Brief A: From the cruise passage below, reproduce the part that opens with the words containing "She's already planning" and closes with "Is she teasing?".
Brief B: According to the cruise passage below, about how many hours did the narrator sleep during the 48 hours before the boat docked?

Extract provided:
--

She's already planning her outfits for next year's cruise.

When the boat docks, I run like hell. I wheel my bag down the gangplank, fall into a cab, and head for the airport even though my flight doesn't leave until much later in the day. I slept for just about six hours out of the prior 48, and the Florida sunshine feels like concertina wire in my eyes. Quiet time in an air-conditioned airport terminal promises to be therapeutic.

I'm sitting in the boarding lounge, glazing over, when a gate agent starts calling for departure on another plane. "Now boarding," she says, "group A. A as in Aquaman."

I look toward the agent's podium. I want to see her face. Is she teasing?

"Group B," she says, "as in Batman." She sticks with the theme. C as in Captain America. D as in Daredevil. E as in—going obscure here—Elektra. I start looking around the terminal to see if anyone is wearing a nerd T-shirt. How can she tell? After a week of JoCo cruising I feel like I know every face from the trip, and I don't see any of them. Nothing about me indicates where I have just come from. She can't be pandering.

And yet I sit there wondering if she's making fun of me.

--

[Page-level text extractions]
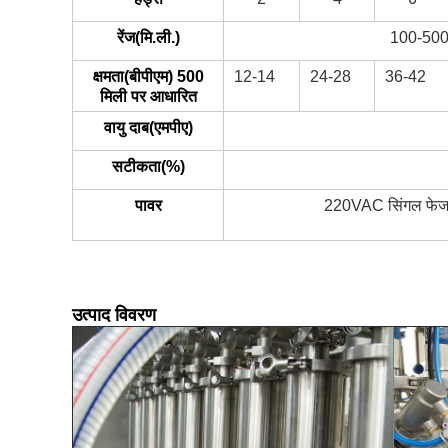
रेंज(मि.ली.)
100-500
क्षमता(बीपीएम) 500
12-14
24-28
36-42
मिली पर आधारित
वायु दाब(एमपीए)
सटीकता(%)
पावर
220VAC सिंगल फे
उत्पाद विवरण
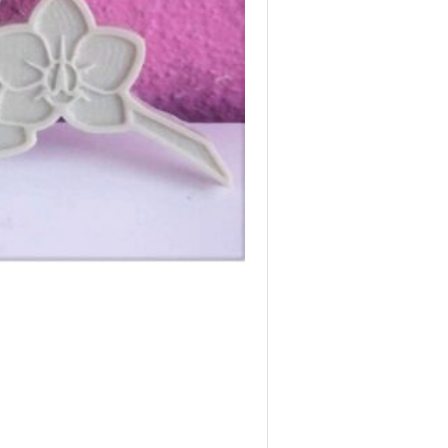
Sabun
Alçı
Mum
Kalıbı
adet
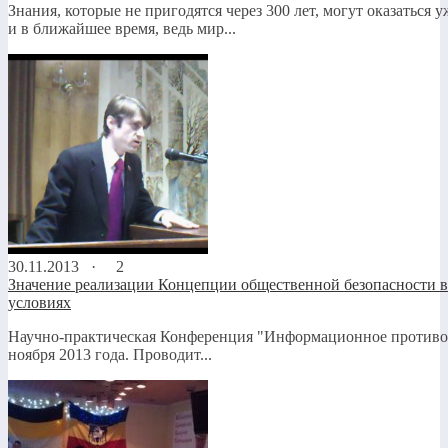
Знания, которые не пригодятся через 300 лет, могут оказаться
и в ближайшее время, ведь мир...
30.11.2013 ·
2
Значение реализации Концепции общественной безопасности 
условиях
Научно-практическая Конференция "Информационное противоб
ноября 2013 года. Проводит...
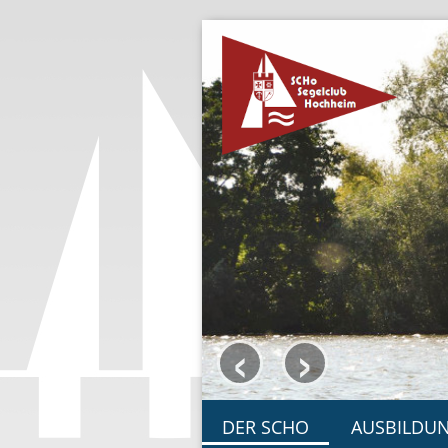
‹
›
DER SCHO
AUSBILDU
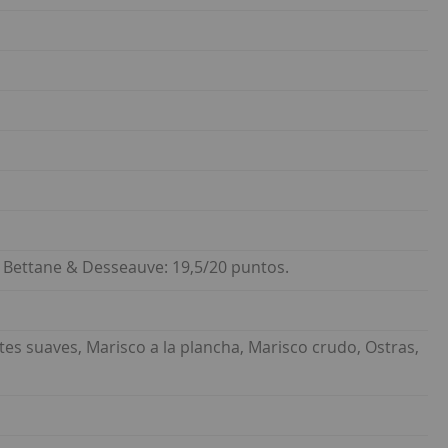
s. Bettane & Desseauve: 19,5/20 puntos.
tes suaves, Marisco a la plancha, Marisco crudo, Ostras,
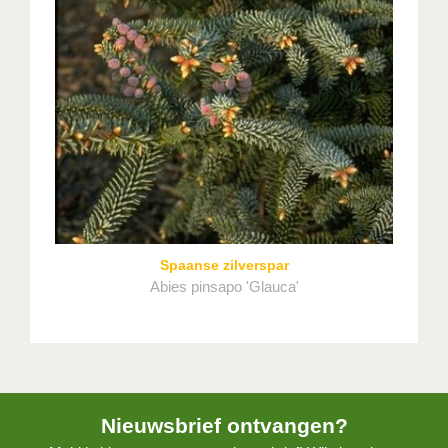
Spaanse zilverspar
Abies pinsapo 'Glauca'
Nieuwsbrief ontvangen?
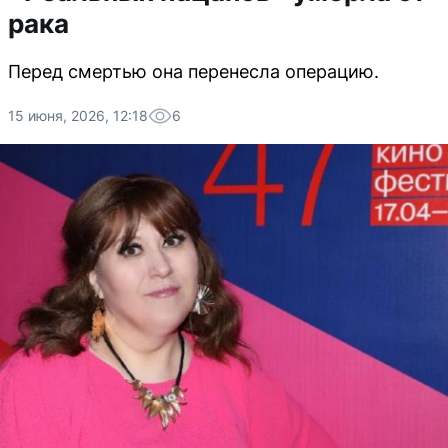
рака
Перед смертью она перенесла операцию.
15 июня, 2026, 12:18
6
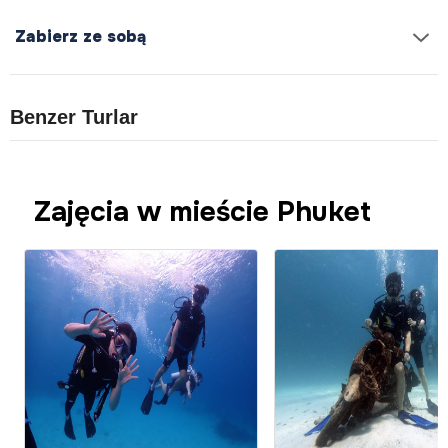
Zabierz ze sobą
Benzer Turlar
Zajęcia w mieście Phuket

--

Answer area A:
She's already planning her outfits for next year's cruise.

When the boat docks, I run like hell. I wheel my bag down the gangplank, fall into a cab, and head for the airport even though my flight doesn't leave until much later in the day. I slept for just about six hours out of the prior 48, and the Florida sunshine feels like concertina wire in my eyes. Quiet time in an air-conditioned airport terminal promises to be therapeutic.

I'm sitting in the boarding lounge, glazing over, when a gate agent starts calling for departure on another plane. "Now boarding," she says, "group A. A as in Aquaman."

I look toward the agent's podium. I want to see her face. Is she teasing?

Answer area B: About six hours.